A nova onda catastrófica parece ser ainda mais avassaladora, pois toca diretamente em cada um de nós, que ao usar serviços na Internet nos últimos anos se sentia extremamente seguro ao utilizar um site que possuísse aquele “cadeadinho” na categorização do nível de segurança da conexão ao site. O cadeadinho é uma representação de uma conexão criptografada, que teoricamente impediria que terceiros sem ser uma das pontas da comunicação tivessem acesso aos dados trafegados naquela conexão.

A criptografia utilizada em muitos desses casos é o OpenSSL, que para estabelecer a conexão segura de dois servidores realiza o chamado “heartbeat”, uma técnica utilizada pelos dois computadores que conversam entre si para garantirem que o outro ainda está vivo. Assim, os computadores trocam dados de forma constante para garantir que a conexão esteja válida e, se algo der errado durante a comunicação, o outro computador interrompe as transferências de dados. Na teoria, o OpenSSL funciona bem, mas uma falha de programação nessa funcionalidade deixou grandes sites vulneráveis a roubo de dados por anos, desde 2011.

O erro de código no heartbeat permite que alguns bytes de um dos computadores possam ser transferidos para o outro, sem controle da informação transferida, como um pequeno vazamento, o que inspirou denominar o bug de Heartbleed. Na teoria o usuário envia o seu heartbeat para o servidor (um banco, por exemplo), e o servidor o entrega de volta, sendo que se algo der errado durante a transação o outro computador vai saber, pois os computadores perdem a sincronia. Esse processo simples é repetido milhões de vezes por dia em todo o mundo, o problema é que o pequeno vazamento de dados decorrente da falha do código acontecendo milhões de vezes, pode acabar por deixar vazar algum dado sensível como senhas de bancos ou outros serviços. Nessa hora, não é difícil para os hackers ficarem coletando essas gotinhas de dados vazados até encontrarem algo interessante, como garimpeiros buscando o ouro na bateia.

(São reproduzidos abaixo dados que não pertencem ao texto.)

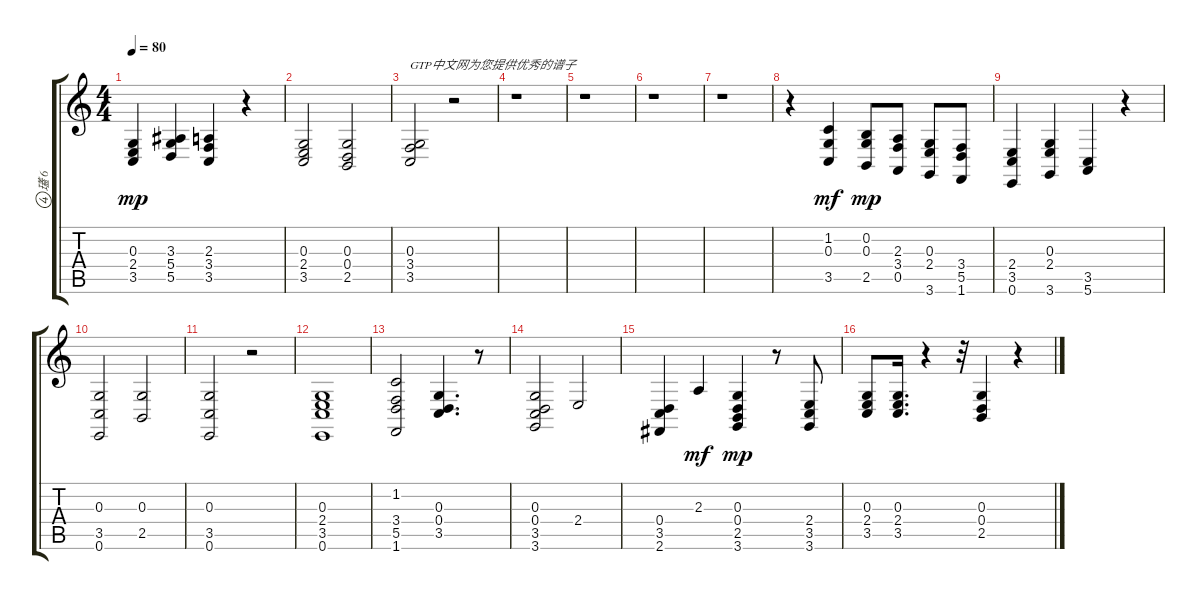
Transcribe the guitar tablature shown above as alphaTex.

\track ("瓂 6" "瓂 6") {instrument synthvoice}
\staff {score tabs}
\tuning (E4 B3 G3 D3 A2 E2) {hide}
\ts (4 4)
\tempo 80
\clef g2
\ks c
(0.3 2.4 3.5).4{dy mp} (3.3 5.4 5.5).4 (2.3 3.4 3.5).4 r.4 |
(0.3 2.4 3.5).2 (0.3 0.4 2.5).2 |
(0.3 3.4 3.5).2{txt "GTP中文网为您提供优秀的谱子"} r.2 |
r.1 |
r.1 |
r.1 |
r.1 |
r.4 (1.2 0.3 3.5).4{dy mf} (0.2 0.3 2.5).8{dy mp} (2.3 3.4 0.5).8 (0.3 2.4 3.6).8 (3.4 5.5 1.6).8 |
(2.4 3.5 0.6).4 (0.3 2.4 3.6).4 (3.5 5.6).4 r.4 |
(0.3 3.5 0.6).2 (0.3 2.5).2 |
(0.3 3.5 0.6).2 r.2 |
(0.3 2.4 3.5 0.6).1 |
(1.2 3.4 5.5 1.6).2 (0.3 0.4 3.5).4{d} r.8 |
(0.3 0.4 3.5 3.6).2 2.4.2 |
(0.4 3.5 2.6).4 2.3.4{dy mf} (0.3 0.4 2.5 3.6).4{dy mp} r.8 (2.4 3.5 3.6).8 |
(0.3 2.4 3.5).8 (0.3 2.4 3.5).16{d} r.4 r.32 (0.3 0.4 2.5).4 r.4
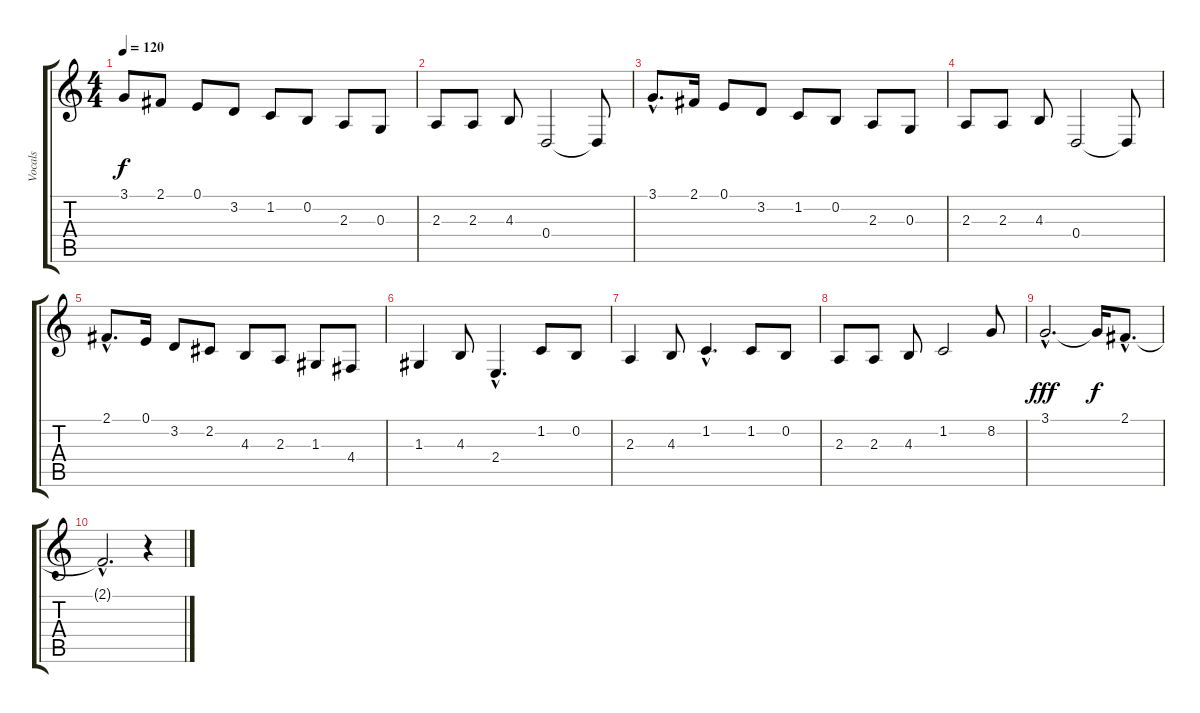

Erros de software não são uma novidade, inclusive com repercussões amplas como a do bug do milênio, até porque, apesar de todos os esforços da indústria de software em criar produtos mais seguros e livres de defeito, esse objetivo não foi plenamente alcançado. O software continua sujeito a apresentar erros, pois a execução correta dos programas depende de vários fatores, como a configuração do computador, as informações utilizadas para “alimentar” o produto, o próprio hardware utilizado pelo software, entre outros.

São muitas as circunstâncias aleatórias que cercam a possibilidade de o software apresentar defeitos. Devido à complexidade inerente do software e do seu processo de desenvolvimento, com exceção dos softwares de missão crítica, é praticamente inviável a criação de um software totalmente livre de erros. Por isso, a própria lei de software impõe a obrigatoriedade do fornecedor em prestar serviços técnicos durante o prazo de validade do software. É comum que as empresas disponibilizem com certa frequência pacotes de atualização, que além de aperfeiçoar o produto, servem para corrigir erros identificados após o lançamento do produto no mercado.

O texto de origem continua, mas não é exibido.